As the abomination raised her to its spined mandibles and drooling, clattering jaws she lashed out against its grasp, ripping Aegis and Impetus around in an explosion of bone shards.
She landed below its monstrous face, which pulled away in another fit of agony. Its heavy whip of a tail cracked upon her shield, and she swallowed the impact once more. She leapt, turned in the air as she let the fullest extent of her semblance free from Impetus's tip. Mud parted beneath the arc of force that cratered the monstrosity's bony side. All went silent for a moment as the rain vaporized in the force of the shockwave.
The creature attempted to right itself, three defiant but aimless steps before it slumped on the ground and its tail came to rest behind it. Darkness rose up from its body like steam.

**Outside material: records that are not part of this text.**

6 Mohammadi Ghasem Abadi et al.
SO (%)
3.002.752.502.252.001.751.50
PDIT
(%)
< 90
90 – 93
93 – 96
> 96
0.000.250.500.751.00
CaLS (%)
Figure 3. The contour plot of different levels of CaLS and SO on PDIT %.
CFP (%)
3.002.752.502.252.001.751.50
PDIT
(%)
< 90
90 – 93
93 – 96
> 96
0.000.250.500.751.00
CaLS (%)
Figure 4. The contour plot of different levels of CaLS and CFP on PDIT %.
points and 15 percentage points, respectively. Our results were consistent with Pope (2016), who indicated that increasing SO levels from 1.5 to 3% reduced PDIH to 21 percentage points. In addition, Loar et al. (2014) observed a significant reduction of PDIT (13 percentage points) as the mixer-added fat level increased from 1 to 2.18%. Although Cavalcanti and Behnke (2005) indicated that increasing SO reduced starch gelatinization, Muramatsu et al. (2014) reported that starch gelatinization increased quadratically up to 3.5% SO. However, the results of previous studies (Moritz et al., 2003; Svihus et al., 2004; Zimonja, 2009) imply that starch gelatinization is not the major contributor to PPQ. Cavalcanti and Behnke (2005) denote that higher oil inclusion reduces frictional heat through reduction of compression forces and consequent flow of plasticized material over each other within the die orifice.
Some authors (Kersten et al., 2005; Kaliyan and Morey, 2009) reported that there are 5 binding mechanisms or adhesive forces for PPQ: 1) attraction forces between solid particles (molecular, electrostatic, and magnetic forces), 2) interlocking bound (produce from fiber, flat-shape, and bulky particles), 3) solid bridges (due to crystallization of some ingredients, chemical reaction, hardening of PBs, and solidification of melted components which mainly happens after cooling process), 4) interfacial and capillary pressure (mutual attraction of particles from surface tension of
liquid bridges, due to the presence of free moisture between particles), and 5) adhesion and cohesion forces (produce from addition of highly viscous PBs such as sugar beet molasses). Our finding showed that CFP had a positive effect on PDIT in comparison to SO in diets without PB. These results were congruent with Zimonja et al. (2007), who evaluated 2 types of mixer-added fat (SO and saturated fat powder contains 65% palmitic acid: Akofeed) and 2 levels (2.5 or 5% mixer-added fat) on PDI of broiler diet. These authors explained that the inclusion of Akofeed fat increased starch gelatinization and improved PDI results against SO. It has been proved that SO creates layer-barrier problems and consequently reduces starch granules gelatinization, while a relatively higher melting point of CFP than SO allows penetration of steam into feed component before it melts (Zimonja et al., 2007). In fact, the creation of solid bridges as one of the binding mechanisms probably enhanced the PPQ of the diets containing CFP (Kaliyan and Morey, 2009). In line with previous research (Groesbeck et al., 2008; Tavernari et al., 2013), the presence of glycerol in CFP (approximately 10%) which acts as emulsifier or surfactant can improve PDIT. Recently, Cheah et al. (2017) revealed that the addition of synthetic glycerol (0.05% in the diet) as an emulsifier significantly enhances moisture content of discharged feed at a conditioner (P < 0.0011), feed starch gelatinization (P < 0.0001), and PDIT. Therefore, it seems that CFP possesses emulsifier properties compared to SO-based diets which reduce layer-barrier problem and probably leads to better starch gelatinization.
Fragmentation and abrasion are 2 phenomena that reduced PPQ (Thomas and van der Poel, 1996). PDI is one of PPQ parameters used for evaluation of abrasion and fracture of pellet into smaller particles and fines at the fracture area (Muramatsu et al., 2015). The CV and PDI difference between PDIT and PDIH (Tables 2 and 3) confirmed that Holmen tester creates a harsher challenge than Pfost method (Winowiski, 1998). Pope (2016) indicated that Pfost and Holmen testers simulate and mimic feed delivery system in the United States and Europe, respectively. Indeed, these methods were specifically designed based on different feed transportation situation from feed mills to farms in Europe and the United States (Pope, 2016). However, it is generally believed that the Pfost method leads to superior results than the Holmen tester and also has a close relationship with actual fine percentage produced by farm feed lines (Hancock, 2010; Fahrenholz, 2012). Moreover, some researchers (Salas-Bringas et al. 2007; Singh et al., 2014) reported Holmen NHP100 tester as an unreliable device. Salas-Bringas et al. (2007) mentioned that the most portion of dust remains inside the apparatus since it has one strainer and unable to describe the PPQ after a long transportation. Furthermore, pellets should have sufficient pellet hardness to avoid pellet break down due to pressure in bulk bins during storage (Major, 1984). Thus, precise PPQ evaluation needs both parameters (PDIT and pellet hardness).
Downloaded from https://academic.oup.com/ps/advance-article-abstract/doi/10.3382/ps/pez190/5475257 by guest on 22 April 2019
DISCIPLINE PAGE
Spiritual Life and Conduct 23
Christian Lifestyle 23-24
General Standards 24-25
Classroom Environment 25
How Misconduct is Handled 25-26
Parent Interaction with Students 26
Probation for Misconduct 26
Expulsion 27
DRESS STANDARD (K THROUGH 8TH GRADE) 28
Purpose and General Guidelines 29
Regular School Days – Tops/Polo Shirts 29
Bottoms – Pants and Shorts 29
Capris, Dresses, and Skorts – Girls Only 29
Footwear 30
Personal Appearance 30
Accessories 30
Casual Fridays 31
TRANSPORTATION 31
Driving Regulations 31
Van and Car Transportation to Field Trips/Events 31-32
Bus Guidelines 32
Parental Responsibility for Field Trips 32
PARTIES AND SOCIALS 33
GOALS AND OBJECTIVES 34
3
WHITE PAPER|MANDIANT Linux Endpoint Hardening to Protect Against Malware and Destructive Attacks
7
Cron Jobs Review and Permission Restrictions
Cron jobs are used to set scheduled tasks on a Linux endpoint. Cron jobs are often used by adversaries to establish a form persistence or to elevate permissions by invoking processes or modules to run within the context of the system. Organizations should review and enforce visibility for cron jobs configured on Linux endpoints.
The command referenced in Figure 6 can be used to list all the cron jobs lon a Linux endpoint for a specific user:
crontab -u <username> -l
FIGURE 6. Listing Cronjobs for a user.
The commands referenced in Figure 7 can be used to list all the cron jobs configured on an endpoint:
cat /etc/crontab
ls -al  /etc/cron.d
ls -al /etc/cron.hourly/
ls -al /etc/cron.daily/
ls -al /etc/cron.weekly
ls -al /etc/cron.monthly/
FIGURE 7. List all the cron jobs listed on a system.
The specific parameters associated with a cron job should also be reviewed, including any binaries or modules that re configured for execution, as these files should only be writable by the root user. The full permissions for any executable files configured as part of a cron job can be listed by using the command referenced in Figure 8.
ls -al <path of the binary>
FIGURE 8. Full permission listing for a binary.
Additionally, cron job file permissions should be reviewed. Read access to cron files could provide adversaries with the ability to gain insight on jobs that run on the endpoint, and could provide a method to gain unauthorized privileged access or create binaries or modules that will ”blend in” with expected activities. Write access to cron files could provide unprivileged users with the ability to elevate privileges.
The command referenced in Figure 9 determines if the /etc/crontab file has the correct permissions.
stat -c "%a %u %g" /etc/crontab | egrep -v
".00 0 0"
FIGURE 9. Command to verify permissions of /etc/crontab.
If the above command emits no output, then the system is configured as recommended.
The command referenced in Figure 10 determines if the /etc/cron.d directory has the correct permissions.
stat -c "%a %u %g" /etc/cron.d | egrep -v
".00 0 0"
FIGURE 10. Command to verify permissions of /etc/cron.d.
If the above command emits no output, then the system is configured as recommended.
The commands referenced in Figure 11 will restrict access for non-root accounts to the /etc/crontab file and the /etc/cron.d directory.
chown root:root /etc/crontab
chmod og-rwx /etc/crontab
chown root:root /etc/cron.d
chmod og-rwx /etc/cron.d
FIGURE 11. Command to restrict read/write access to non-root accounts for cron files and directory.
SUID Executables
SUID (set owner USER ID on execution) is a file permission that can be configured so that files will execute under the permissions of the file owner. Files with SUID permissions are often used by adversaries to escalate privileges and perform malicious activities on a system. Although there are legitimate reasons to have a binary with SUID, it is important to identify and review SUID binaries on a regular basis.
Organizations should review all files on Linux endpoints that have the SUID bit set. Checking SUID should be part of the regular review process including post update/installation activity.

"That's all?" Lazula grumbled as she slid Impetus back into its sheath. She looked at the scrapped androids littered across the field to distract herself from the silence of their still-standing allies. Ten had fallen. If these were supposed to protect the people of Port Cyrreine, it was no wonder terrorizing the city came so easily to the Red Claw.
"So, now what?"
They all stared at her in blank-faced silence. She'd grown used to Snow, but the distinct lack of soul in their eyes made the hair on the back of her neck stand up. She heard nothing but the sound of the rain until a ringing filled her ears, so high-pitched she couldn't be sure at first it was real. But it grew louder until it was excruciating, stopping only when a red glow flashed within the eyes of each Organd, one at a time.
The android nearest her activated a hard-light blade.